■ PROBLEM TO SOLVE ■
Copy out the full data exactly as given; pictures should not be included.

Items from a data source

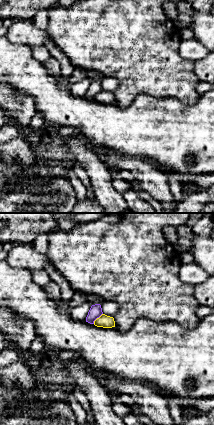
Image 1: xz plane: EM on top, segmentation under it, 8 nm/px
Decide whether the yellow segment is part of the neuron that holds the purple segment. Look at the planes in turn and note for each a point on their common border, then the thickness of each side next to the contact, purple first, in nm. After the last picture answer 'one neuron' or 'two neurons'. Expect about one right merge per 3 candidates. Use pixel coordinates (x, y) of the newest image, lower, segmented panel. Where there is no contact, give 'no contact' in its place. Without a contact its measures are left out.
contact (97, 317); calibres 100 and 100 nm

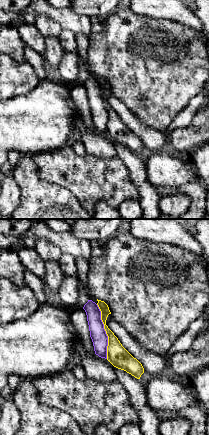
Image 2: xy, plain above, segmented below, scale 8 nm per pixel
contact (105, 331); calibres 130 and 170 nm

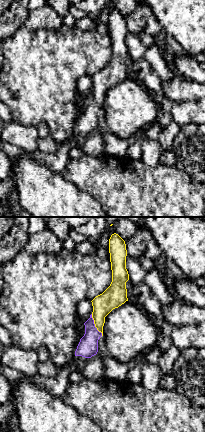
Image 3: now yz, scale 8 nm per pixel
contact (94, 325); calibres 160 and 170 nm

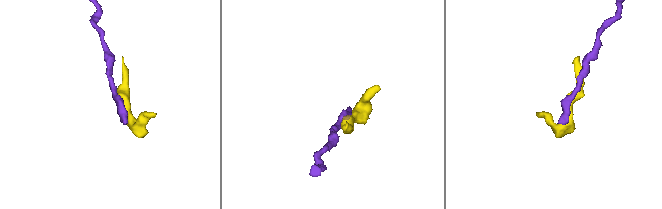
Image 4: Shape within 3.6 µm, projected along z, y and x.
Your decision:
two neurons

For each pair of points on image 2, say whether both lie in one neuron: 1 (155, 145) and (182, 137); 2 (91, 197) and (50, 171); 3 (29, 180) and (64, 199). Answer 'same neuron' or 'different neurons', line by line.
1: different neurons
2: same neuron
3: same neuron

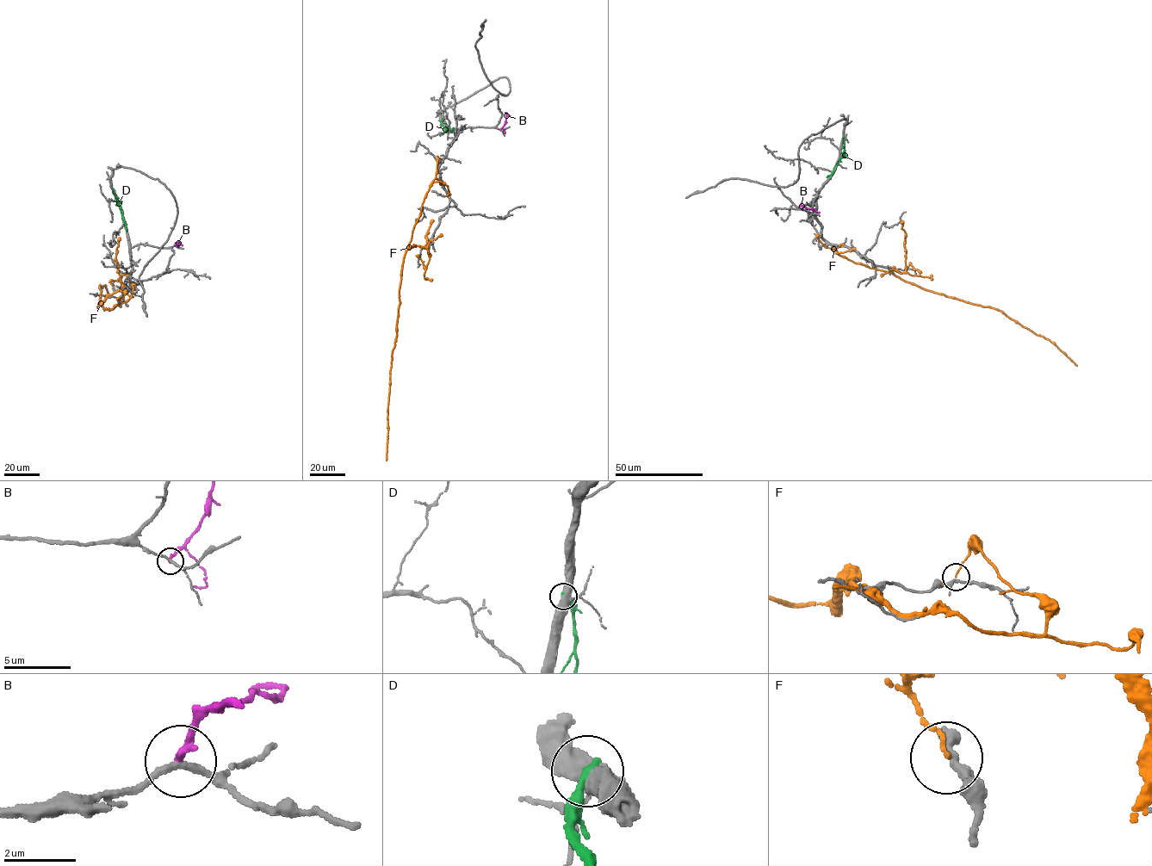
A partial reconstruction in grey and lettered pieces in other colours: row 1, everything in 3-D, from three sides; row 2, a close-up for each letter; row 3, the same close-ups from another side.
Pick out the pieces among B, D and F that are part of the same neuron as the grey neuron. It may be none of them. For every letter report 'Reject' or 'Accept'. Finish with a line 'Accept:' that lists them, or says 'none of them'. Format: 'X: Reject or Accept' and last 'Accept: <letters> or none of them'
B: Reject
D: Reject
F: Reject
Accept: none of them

■ ANSWER BOX ■
Image 1: xz plane: EM on top, segmentation under it, 8 nm/px
Decide whether the yellow segment is part of the neuron that holds the purple segment. Look at the planes in turn and note for each a point on their common border, then the thickness of each side next to the contact, purple first, in nm. After the last picture answer 'one neuron' or 'two neurons'. Expect about one right merge per 3 candidates. Use pixel coordinates (x, y) of the newest image, lower, segmented panel. Where there is no contact, give 'no contact' in its place. Without a contact its measures are left out.
contact (97, 317); calibres 100 and 100 nm

Image 2: xy, plain above, segmented below, scale 8 nm per pixel
contact (105, 331); calibres 130 and 170 nm

Image 3: now yz, scale 8 nm per pixel
contact (94, 325); calibres 160 and 170 nm

Image 4: Shape within 3.6 µm, projected along z, y and x.
Your decision:
two neurons

For each pair of points on image 2, say whether both lie in one neuron: 1 (155, 145) and (182, 137); 2 (91, 197) and (50, 171); 3 (29, 180) and (64, 199). Answer 'same neuron' or 'different neurons', line by line.
1: different neurons
2: same neuron
3: same neuron

A partial reconstruction in grey and lettered pieces in other colours: row 1, everything in 3-D, from three sides; row 2, a close-up for each letter; row 3, the same close-ups from another side.
Pick out the pieces among B, D and F that are part of the same neuron as the grey neuron. It may be none of them. For every letter report 'Reject' or 'Accept'. Finish with a line 'Accept:' that lists them, or says 'none of them'. Format: 'X: Reject or Accept' and last 'Accept: <letters> or none of them'
B: Reject
D: Reject
F: Reject
Accept: none of them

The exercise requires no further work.